> **WRITTEN EXERCISE A**:
Retype the market news passage word for word, from "GIFT Nifty futures" to "reductions from Qatar.".
> **WRITTEN EXERCISE B**:
Write what comes next in the market news passage about falling Indian stocks and the oil price surge, starting after its last sentence.

> **EXCERPTED PASSAGE**:
The National Stock Exchange building in Bandra Kurla Complex, Mumbai. The geopolitical premium has already taken a toll on Dalal Street. (Reuters)
The National Stock Exchange building in Bandra Kurla Complex, Mumbai. The geopolitical premium has already taken a toll on Dalal Street. (Reuters)

GIFT Nifty futures tumbled to 23,811 as of 7:37 am in Mumbai, signalling a steep 2.6% drop for the benchmark Nifty 50 from Friday’s close of 24,450.45. The rout tracks a broader flight from risk assets, with an index of Asian equities sinking 4.7% alongside steep declines in US and European stock futures. Meanwhile, safe-haven demand has kept the US dollar firmly supported.

The market turmoil is being driven by a violent spike in energy markets. Brent crude surged as much as 19.8% in early Asian trading to $111.04 a barrel—its highest level since July 2022—before paring slightly to trade at $108.30.

The price shock comes as an escalating US-Israeli war with Iran stokes fears of prolonged supply disruptions through the critical Strait of Hormuz. Adding to the supply constraints, Iraq and Kuwait have begun curbing oil output, compounding earlier LNG reductions from Qatar.

Geopolitical tensions have intensified dramatically over the weekend. Iran named Mojtaba Khamenei to succeed his father as Supreme Leader, signalling that hardliners remain firmly entrenched a week into the conflict. Meanwhile, Israel expanded its military campaign with strikes on Iranian commanders in Beirut early Sunday, pushing the death toll from days of attacks to nearly 400.

> **DATA ROWS**:
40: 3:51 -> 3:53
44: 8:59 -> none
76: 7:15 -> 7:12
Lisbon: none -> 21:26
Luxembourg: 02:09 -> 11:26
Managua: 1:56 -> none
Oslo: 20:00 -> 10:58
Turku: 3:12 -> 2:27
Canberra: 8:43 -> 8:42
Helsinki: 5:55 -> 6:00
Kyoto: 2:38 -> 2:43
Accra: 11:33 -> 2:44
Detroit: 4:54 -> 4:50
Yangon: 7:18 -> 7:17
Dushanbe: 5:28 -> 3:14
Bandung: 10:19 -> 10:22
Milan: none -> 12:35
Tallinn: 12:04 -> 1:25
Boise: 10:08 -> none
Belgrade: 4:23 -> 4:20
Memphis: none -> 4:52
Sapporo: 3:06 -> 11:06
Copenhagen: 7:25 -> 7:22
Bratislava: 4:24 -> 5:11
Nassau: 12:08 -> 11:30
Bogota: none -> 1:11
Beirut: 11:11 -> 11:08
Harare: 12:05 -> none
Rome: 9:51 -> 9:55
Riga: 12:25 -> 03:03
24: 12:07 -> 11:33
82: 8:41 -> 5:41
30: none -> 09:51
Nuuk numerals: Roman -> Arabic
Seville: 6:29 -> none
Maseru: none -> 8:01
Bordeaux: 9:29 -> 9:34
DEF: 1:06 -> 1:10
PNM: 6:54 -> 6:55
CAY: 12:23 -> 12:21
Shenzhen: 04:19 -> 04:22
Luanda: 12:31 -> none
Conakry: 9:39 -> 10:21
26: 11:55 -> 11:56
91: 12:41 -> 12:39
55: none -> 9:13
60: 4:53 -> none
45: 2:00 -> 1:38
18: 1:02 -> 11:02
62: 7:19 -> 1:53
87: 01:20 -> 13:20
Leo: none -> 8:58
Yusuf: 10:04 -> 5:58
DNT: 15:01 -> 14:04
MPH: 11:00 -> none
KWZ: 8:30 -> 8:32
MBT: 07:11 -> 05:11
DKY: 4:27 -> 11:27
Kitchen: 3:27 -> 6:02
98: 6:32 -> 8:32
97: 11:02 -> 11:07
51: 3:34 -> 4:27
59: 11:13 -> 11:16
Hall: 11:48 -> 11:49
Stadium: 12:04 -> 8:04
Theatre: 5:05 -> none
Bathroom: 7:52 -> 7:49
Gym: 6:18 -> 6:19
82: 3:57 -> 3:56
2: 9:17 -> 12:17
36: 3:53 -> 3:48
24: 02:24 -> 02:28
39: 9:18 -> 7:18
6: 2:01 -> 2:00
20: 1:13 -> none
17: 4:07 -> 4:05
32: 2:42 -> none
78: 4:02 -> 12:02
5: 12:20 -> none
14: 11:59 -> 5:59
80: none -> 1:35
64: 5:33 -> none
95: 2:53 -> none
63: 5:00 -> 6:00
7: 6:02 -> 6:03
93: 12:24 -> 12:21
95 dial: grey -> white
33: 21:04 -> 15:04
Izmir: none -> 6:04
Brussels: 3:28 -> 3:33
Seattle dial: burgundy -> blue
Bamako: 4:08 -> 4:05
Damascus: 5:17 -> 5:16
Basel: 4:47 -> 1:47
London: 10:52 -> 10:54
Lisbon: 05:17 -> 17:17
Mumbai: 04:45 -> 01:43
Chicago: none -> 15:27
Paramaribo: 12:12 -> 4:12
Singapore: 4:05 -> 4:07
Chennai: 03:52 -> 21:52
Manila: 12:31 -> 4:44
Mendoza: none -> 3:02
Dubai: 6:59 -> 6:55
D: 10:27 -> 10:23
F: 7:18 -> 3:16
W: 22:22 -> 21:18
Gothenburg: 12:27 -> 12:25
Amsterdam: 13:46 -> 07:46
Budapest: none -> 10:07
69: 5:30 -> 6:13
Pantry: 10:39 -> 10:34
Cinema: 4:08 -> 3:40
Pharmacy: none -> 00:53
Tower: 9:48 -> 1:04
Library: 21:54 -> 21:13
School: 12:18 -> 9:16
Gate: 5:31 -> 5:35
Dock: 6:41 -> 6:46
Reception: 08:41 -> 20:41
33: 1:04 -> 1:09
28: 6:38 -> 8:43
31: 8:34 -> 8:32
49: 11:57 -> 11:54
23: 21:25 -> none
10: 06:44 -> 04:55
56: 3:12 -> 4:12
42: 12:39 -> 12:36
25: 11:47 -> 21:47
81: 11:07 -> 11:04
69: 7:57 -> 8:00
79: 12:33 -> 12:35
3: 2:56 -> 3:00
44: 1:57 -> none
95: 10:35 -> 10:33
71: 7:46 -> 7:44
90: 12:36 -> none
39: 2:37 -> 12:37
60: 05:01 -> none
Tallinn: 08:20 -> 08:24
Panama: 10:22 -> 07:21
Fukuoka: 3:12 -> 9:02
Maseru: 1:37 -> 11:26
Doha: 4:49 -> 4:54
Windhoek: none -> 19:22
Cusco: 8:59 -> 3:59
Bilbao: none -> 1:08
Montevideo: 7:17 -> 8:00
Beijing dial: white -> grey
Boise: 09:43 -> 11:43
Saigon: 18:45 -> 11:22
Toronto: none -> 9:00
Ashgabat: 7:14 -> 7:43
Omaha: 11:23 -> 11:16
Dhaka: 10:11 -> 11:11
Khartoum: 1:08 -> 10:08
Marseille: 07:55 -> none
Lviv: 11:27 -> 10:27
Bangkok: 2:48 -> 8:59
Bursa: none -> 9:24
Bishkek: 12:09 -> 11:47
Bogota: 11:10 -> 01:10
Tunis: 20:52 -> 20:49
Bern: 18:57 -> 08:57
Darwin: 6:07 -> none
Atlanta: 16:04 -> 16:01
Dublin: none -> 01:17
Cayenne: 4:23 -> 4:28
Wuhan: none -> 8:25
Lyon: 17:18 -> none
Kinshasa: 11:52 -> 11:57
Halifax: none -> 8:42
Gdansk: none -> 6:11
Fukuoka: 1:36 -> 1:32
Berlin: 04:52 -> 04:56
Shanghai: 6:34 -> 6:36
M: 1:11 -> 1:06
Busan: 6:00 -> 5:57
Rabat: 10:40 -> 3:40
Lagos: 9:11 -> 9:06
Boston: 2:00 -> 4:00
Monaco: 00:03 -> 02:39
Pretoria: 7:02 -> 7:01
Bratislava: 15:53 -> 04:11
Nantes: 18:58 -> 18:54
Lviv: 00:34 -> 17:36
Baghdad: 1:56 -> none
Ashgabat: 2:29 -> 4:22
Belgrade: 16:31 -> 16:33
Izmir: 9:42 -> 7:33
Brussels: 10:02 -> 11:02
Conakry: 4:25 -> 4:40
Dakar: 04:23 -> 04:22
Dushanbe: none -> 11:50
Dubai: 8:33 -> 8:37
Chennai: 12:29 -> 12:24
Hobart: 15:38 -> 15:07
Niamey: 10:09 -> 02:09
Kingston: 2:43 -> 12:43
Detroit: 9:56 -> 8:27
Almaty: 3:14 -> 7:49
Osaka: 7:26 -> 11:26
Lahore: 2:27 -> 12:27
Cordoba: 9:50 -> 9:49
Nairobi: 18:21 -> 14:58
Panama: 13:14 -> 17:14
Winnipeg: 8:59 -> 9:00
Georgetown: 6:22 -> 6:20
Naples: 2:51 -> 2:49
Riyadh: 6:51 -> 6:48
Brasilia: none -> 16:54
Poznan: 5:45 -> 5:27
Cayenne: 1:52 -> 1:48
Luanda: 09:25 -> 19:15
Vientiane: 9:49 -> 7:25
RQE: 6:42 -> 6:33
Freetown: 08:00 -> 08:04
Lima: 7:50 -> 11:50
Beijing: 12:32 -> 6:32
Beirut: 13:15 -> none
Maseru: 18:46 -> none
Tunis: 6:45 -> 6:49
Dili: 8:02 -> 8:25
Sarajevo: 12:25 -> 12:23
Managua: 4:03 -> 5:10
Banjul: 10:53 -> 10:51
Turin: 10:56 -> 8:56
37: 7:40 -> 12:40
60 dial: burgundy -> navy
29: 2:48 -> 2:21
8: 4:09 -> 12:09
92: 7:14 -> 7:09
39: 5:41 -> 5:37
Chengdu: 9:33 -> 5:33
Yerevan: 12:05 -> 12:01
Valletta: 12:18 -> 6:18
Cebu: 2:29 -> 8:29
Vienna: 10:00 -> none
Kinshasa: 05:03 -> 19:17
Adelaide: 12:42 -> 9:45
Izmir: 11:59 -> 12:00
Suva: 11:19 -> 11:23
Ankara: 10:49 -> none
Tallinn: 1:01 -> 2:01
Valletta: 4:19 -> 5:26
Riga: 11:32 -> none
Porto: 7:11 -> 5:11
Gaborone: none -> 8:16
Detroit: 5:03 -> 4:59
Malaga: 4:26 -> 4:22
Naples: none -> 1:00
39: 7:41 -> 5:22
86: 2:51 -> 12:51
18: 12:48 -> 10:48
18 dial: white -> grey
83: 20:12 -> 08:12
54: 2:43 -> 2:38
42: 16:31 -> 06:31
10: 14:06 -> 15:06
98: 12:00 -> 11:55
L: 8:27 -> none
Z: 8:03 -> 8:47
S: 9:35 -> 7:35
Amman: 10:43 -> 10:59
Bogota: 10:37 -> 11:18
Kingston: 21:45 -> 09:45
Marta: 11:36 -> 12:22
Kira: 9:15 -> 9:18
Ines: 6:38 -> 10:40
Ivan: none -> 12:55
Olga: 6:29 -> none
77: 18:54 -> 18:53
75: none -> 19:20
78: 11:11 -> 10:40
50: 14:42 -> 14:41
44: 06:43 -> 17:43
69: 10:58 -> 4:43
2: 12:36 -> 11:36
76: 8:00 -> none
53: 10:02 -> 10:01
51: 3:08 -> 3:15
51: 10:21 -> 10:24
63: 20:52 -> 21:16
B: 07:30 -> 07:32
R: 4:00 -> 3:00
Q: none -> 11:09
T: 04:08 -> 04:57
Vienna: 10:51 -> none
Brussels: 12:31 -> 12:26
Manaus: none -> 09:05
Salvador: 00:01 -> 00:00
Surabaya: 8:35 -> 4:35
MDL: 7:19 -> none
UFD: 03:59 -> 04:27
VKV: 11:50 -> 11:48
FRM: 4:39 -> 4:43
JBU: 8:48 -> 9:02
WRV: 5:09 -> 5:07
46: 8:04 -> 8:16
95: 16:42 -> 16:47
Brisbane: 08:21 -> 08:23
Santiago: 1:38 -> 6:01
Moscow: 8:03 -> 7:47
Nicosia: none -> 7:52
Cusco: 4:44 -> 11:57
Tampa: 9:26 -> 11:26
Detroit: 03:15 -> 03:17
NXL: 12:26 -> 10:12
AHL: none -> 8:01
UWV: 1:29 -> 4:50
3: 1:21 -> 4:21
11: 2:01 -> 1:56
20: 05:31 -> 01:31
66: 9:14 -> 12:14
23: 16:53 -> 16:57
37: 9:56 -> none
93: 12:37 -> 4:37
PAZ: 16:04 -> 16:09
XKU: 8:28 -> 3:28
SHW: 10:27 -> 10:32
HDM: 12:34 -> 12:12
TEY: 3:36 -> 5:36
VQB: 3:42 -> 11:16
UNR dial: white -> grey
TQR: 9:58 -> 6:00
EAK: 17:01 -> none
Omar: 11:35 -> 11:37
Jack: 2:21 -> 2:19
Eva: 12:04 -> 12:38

> **TASK RESULT A**:
GIFT Nifty futures tumbled to 23,811 as of 7:37 am in Mumbai, signalling a steep 2.6% drop for the benchmark Nifty 50 from Friday’s close of 24,450.45. The rout tracks a broader flight from risk assets, with an index of Asian equities sinking 4.7% alongside steep declines in US and European stock futures. Meanwhile, safe-haven demand has kept the US dollar firmly supported.

The market turmoil is being driven by a violent spike in energy markets. Brent crude surged as much as 19.8% in early Asian trading to $111.04 a barrel—its highest level since July 2022—before paring slightly to trade at $108.30.

The price shock comes as an escalating US-Israeli war with Iran stokes fears of prolonged supply disruptions through the critical Strait of Hormuz. Adding to the supply constraints, Iraq and Kuwait have begun curbing oil output, compounding earlier LNG reductions from Qatar.

> **TASK RESULT B**:
Iran war impact on India

For India, the world’s third-largest crude importer, the spike in energy costs presents a severe macroeconomic headwind. The surge threatens to widen the government's fiscal deficit, compress corporate margins through higher input costs, and place renewed depreciation pressure on the local currency.

Even if hostilities ease, economists warn that damaged infrastructure, disrupted logistics, and elevated shipping risks could saddle global businesses and consumers with high fuel prices for months.

The geopolitical premium has already taken a toll on Dalal Street. The conflict dragged both the Nifty 50 and the S&P BSE Sensex down 2.9% last week, marking their worst weekly performance in more than a year.

Foreign institutional investors offloaded 6,030 crore ($654 million) of local shares on Friday, completely absorbing the 6,972 crore in rescue purchases made by domestic funds, according to provisional exchange data.